[YOUR GOAL]:
Copy the entries below with each "beta" swapped for "preview" and every other part left as it is.

● ● ● ●

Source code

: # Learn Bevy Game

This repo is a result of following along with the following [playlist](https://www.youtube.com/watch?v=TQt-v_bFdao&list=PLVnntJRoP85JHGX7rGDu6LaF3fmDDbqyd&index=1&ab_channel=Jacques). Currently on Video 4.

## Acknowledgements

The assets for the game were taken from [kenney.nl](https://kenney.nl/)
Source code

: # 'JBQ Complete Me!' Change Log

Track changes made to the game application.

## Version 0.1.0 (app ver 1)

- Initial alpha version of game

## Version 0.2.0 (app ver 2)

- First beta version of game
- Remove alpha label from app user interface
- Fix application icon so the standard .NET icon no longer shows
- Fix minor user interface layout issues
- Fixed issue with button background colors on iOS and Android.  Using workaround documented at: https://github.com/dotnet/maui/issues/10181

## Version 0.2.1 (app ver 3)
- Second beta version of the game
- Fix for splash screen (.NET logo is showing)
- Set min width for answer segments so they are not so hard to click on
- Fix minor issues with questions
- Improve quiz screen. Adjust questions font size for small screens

● ● ● ●

[WRITTEN RESPONSE]:
Source code

: # Learn Bevy Game

This repo is a result of following along with the following [playlist](https://www.youtube.com/watch?v=TQt-v_bFdao&list=PLVnntJRoP85JHGX7rGDu6LaF3fmDDbqyd&index=1&ab_channel=Jacques). Currently on Video 4.

## Acknowledgements

The assets for the game were taken from [kenney.nl](https://kenney.nl/)
Source code

: # 'JBQ Complete Me!' Change Log

Track changes made to the game application.

## Version 0.1.0 (app ver 1)

- Initial alpha version of game

## Version 0.2.0 (app ver 2)

- First preview version of game
- Remove alpha label from app user interface
- Fix application icon so the standard .NET icon no longer shows
- Fix minor user interface layout issues
- Fixed issue with button background colors on iOS and Android.  Using workaround documented at: https://github.com/dotnet/maui/issues/10181

## Version 0.2.1 (app ver 3)
- Second preview version of the game
- Fix for splash screen (.NET logo is showing)
- Set min width for answer segments so they are not so hard to click on
- Fix minor issues with questions
- Improve quiz screen. Adjust questions font size for small screens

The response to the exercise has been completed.